9. “Willkommen in der Zukunft”
The adult Jonas enters the corridor and activates the machine with Ulrich’s phone, which Tannhaus has jury-rigged into a remote. We see the background image of Ulrich’s family — Jonas’s paternal family — scramble as it turns on. He lies down — still seeing the face of his dead father — and drifts off to sleep, hoping to never wake up. Katharina tries to call her husband again, but he’s imprisoned, bruised and bloodied 66 years in the past, while his phone is used as something else in 1986.
The lights flicker and the earth shakes again in Winden across all three time periods. Peter and Charlotte reconcile at the bunker; Agnes Nielsen and Doris Tiedemann clasp hands in fear; Magnus and Franziska see a Raider commercial from 1986 flicker across the TV; and Aleksander and Regina witness thunder, lightning, and the Higgs field forming in the sky.
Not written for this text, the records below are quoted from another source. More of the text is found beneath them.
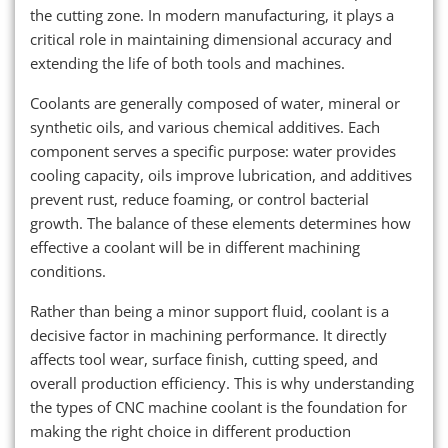
the cutting zone. In modern manufacturing, it plays a
critical role in maintaining dimensional accuracy and
extending the life of both tools and machines.
Coolants are generally composed of water, mineral or
synthetic oils, and various chemical additives. Each
component serves a specific purpose: water provides
cooling capacity, oils improve lubrication, and additives
prevent rust, reduce foaming, or control bacterial
growth. The balance of these elements determines how
effective a coolant will be in different machining
conditions.
Rather than being a minor support fluid, coolant is a
decisive factor in machining performance. It directly
affects tool wear, surface finish, cutting speed, and
overall production efficiency. This is why understanding
the types of CNC machine coolant is the foundation for
making the right choice in different production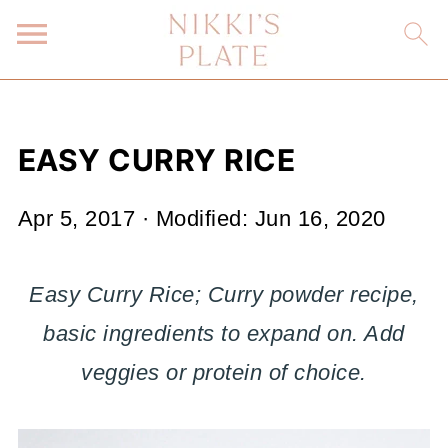
EASY CURRY RICE
Apr 5, 2017
· Modified:
Jun 16, 2020
Easy Curry Rice; Curry powder recipe,
basic ingredients to expand on. Add
veggies or protein of choice.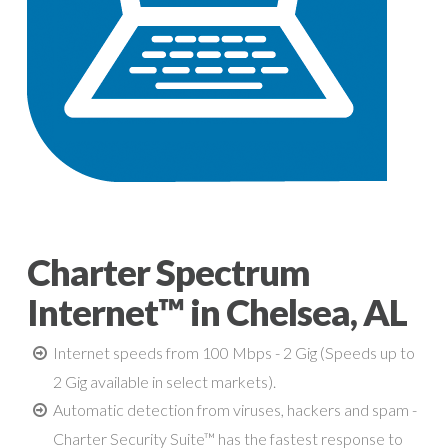
Charter Spectrum
Internet™ in Chelsea, AL
Internet speeds from 100 Mbps - 2 Gig (Speeds up to
2 Gig available in select markets).
Automatic detection from viruses, hackers and spam -
Charter Security Suite™ has the fastest response to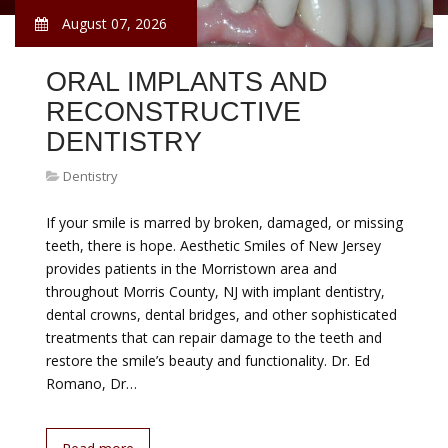
August 07, 2026
ORAL IMPLANTS AND
RECONSTRUCTIVE
DENTISTRY
Dentistry
If your smile is marred by broken, damaged, or missing
teeth, there is hope. Aesthetic Smiles of New Jersey
provides patients in the Morristown area and
throughout Morris County, NJ with implant dentistry,
dental crowns, dental bridges, and other sophisticated
treatments that can repair damage to the teeth and
restore the smile’s beauty and functionality. Dr. Ed
Romano, Dr…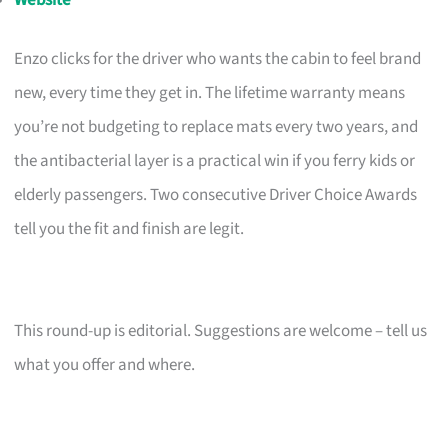
Enzo clicks for the driver who wants the cabin to feel brand
new, every time they get in. The lifetime warranty means
you’re not budgeting to replace mats every two years, and
the antibacterial layer is a practical win if you ferry kids or
elderly passengers. Two consecutive Driver Choice Awards
tell you the fit and finish are legit.
This round-up is editorial. Suggestions are welcome – tell us
what you offer and where.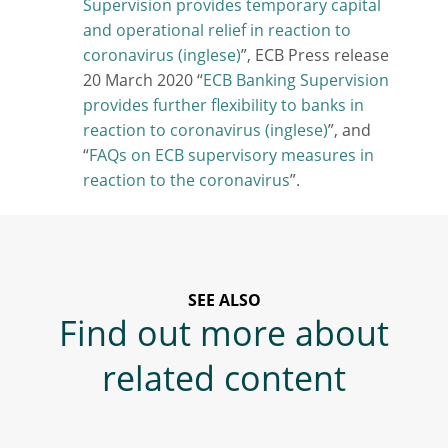
Supervision provides temporary capital
and operational relief in reaction to
coronavirus
”, ECB Press release
20 March 2020 “
ECB Banking Supervision
provides further flexibility to banks in
reaction to coronavirus
”, and
“
FAQs on ECB supervisory measures in
reaction to the coronavirus
”.
SEE ALSO
Find out more about
related content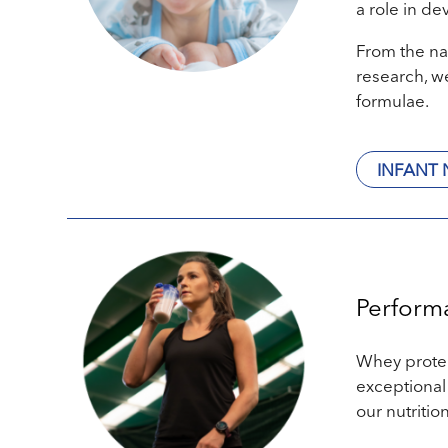
a role in de
From the na
research, we
formulae.
INFANT 
Perform
Whey protein
exceptional
our nutritio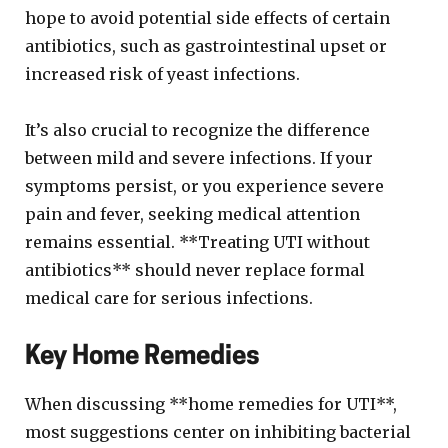
hope to avoid potential side effects of certain
antibiotics, such as gastrointestinal upset or
increased risk of yeast infections.
It’s also crucial to recognize the difference
between mild and severe infections. If your
symptoms persist, or you experience severe
pain and fever, seeking medical attention
remains essential. **Treating UTI without
antibiotics** should never replace formal
medical care for serious infections.
Key Home Remedies
When discussing **home remedies for UTI**,
most suggestions center on inhibiting bacterial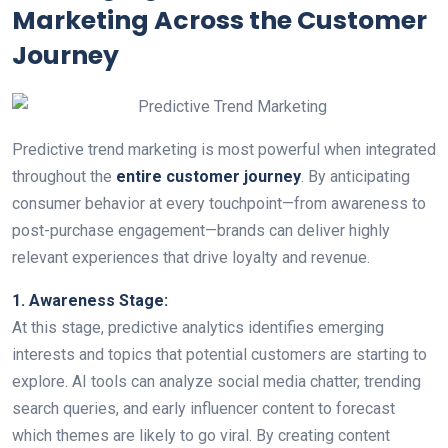
Marketing Across the Customer
Journey
Predictive trend marketing is most powerful when integrated
throughout the
entire customer journey
. By anticipating
consumer behavior at every touchpoint—from awareness to
post-purchase engagement—brands can deliver highly
relevant experiences that drive loyalty and revenue.
1. Awareness Stage:
At this stage, predictive analytics identifies emerging
interests and topics that potential customers are starting to
explore. AI tools can analyze social media chatter, trending
search queries, and early influencer content to forecast
which themes are likely to go viral. By creating content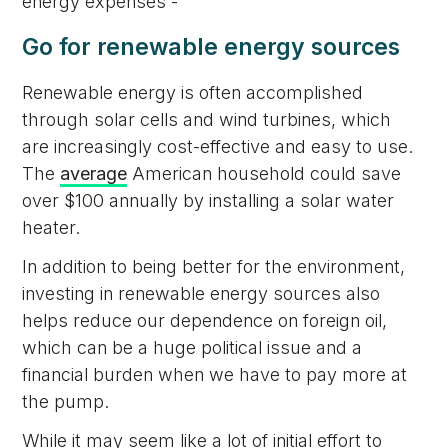
energy expenses -
Go for renewable energy sources
Renewable energy is often accomplished
through solar cells and wind turbines, which
are increasingly cost-effective and easy to use.
The
average
American household could save
over $100 annually by installing a solar water
heater.
In addition to being better for the environment,
investing in renewable energy sources also
helps reduce our dependence on foreign oil,
which can be a huge political issue and a
financial burden when we have to pay more at
the pump.
While it may seem like a lot of initial effort to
A portal appears in the bunker to both the frightened little Helge in 1953, and young Jonas in ‘86. They reach out in curiosity a la Michelangelo, and Helge is teleported to 1986.
Continued belowJonas winds up in Old Claudia’s version of the bunker, the one covered in photos. Exiting through the unlocked door, he wanders outside and discovers Winden is covered in ash, and the nuclear plant is a ruin. Armed soldiers appear in a truck and quadcopter. Jonas surrenders to their leader, a girl his age (Lea van Acken, from the brilliant Stations of the Cross). He asks her what year it is, to which she replies by welcoming him to “der zukunft [future],” and by knocking him out with her rifle.
Why did Jonas emerge 66 years into the future instead of trading places with Helge? Perhaps his older self’s presence in the tunnel below the bunker had something to do with it; in any case, he’s about to undergo the same gruelling experience he had.